In the post-genomic era, the ongoing discovery of transcriptional products from non-protein-coding areas of the genome continues to raise fundamental questions of biology. Only 2% of the human genome encodes protein, but 70-90% is transcribed, resulting in an enormous number and diversity of non-coding transcripts. In recent years, new classes of non-coding RNAs were ascribed with regulatory functions in the cell, including microRNAs (miRNAs) and long non-coding RNAs (lncRNAs).

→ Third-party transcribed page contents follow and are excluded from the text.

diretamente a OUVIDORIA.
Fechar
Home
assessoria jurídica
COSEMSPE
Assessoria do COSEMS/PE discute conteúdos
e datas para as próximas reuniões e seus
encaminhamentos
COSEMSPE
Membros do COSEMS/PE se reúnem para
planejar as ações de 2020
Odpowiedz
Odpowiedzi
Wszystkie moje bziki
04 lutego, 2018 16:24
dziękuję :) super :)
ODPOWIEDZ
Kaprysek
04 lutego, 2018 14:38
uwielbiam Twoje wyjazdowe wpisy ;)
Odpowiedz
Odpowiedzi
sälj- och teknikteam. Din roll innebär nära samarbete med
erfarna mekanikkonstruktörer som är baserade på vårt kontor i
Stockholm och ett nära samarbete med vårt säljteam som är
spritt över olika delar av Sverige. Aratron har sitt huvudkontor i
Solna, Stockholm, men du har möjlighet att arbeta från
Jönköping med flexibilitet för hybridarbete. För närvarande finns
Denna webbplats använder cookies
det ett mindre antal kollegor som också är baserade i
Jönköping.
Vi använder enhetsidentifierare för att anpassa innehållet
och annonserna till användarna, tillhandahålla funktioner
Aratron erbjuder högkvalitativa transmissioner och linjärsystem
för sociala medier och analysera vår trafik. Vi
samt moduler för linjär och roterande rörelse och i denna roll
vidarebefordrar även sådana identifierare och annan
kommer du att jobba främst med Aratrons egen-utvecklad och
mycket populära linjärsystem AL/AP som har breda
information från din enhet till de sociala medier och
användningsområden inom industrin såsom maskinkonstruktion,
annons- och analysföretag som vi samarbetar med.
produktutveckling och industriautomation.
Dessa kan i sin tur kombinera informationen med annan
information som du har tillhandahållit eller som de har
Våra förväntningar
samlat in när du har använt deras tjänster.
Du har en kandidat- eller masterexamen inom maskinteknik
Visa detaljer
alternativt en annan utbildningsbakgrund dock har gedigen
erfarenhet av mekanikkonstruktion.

While miRNAs have been established for a while, our lab is also interested in lncRNAs, which are only emerging as novel regulators of gene expression. Loosely defined as non-coding transcripts longer than 200 nucleotides, lncRNAs can be sense, antisense, overlapping or intergenic to protein-coding loci, and are versatile molecules capable of binding DNA, RNA or protein. Large-scale studies have revealed their developmental stage- and cellular context-specific expression patterns; however, the functional work still lags behind in silico discoveries.

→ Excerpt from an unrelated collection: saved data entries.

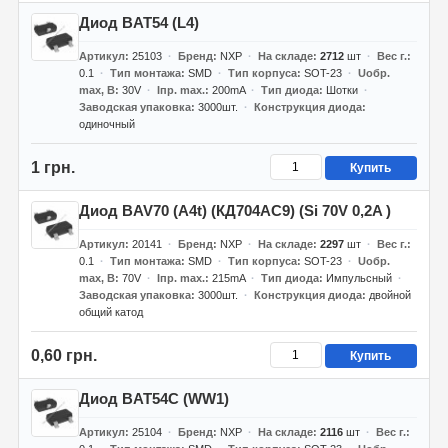
Диод BAT54 (L4)
Артикул
25103
Бренд
NXP
На складе
2712
шт
Вес г.
0.1
Тип монтажа
SMD
Тип корпуса
SOT-23
Uобр.
max, В
30V
Iпр. max.
200mA
Тип диода
Шотки
Заводская упаковка
3000шт.
Конструкция диода
одиночный
1 грн.
Купить
Диод BAV70 (A4t) (КД704АС9) (Si 70V 0,2A )
Артикул
20141
Бренд
NXP
На складе
2297
шт
Вес г.
0.1
Тип монтажа
SMD
Тип корпуса
SOT-23
Uобр.
max, В
70V
Iпр. max.
215mA
Тип диода
Импульсный
Заводская упаковка
3000шт.
Конструкция диода
двойной
общий катод
0,60 грн.
Купить
Диод BAT54C (WW1)
Артикул
25104
Бренд
NXP
На складе
2116
шт
Вес г.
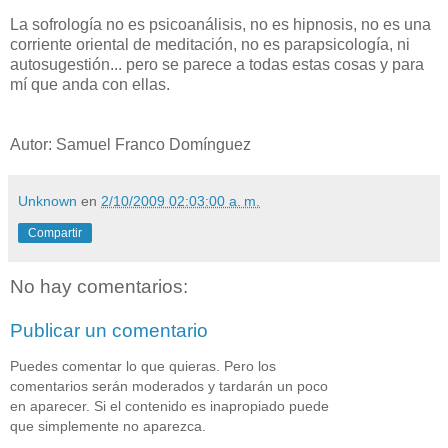
La sofrología no es psicoanálisis, no es hipnosis, no es una
corriente oriental de meditación, no es parapsicología, ni
autosugestión... pero se parece a todas estas cosas y para
mí que anda con ellas.
Autor: Samuel Franco Domínguez
Unknown
en
2/10/2009 02:03:00 a. m.
Compartir
No hay comentarios:
Publicar un comentario
Puedes comentar lo que quieras. Pero los
comentarios serán moderados y tardarán un poco
en aparecer. Si el contenido es inapropiado puede
que simplemente no aparezca.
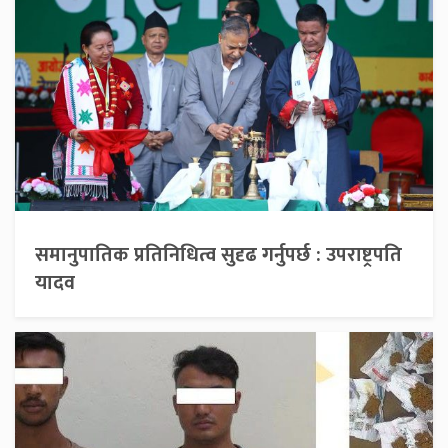
समानुपातिक प्रतिनिधित्व सुदृढ गर्नुपर्छ : उपराष्ट्रपति
यादव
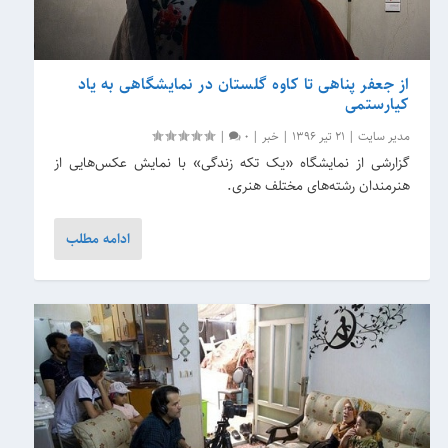
از جعفر پناهی تا کاوه گلستان در نمایشگاهی به یاد
کیارستمی
مدیر سایت
|
21 تیر 1396
|
خبر
|
0
|
گزارشی از نمایشگاه «یک تکه زندگی» با نمایش عکس‌هایی از
هنرمندان رشته‌های مختلف هنری.
ادامه مطلب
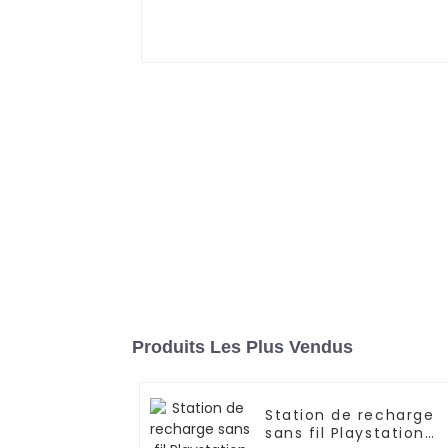
Produits Les Plus Vendus
Station de recharge
sans fil Playstation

To address this knowledge gap in the context of hematopoiesis, we built a non-coding expression atlas for the human blood system, with profiles of hematopoietic stem cells, differentiated blood lineages, as well as pediatric AML samples. We were able to identify lineage and leukemia-specific lncRNAs, and further, stem cell and progenitor lncRNA signatures that are upregulated in AML. Based on these findings, we are working to elucidate the functions of lncRNAs during normal and malignant hematopoiesis.